>>>>

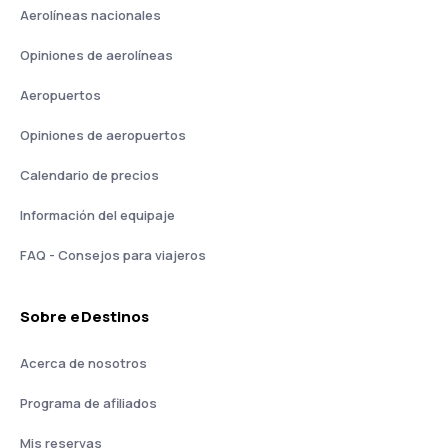
Aerolíneas nacionales
Opiniones de aerolíneas
Aeropuertos
Opiniones de aeropuertos
Calendario de precios
Información del equipaje
FAQ - Consejos para viajeros
Sobre eDestinos
Acerca de nosotros
Programa de afiliados
Mis reservas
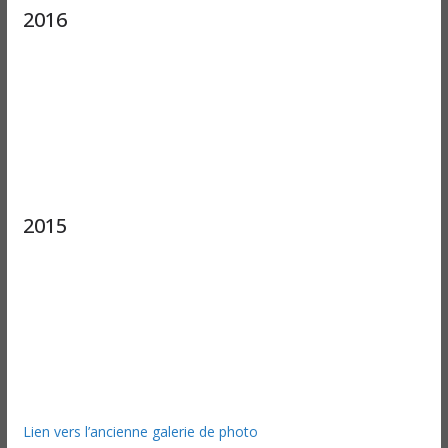
2016
2015
Lien vers l’ancienne galerie de photo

<<<<

ASSIGNMENT:
The only acceptable answer is a number: how many lines of the listing contain the word "Opiniones".

OUTPUT:
2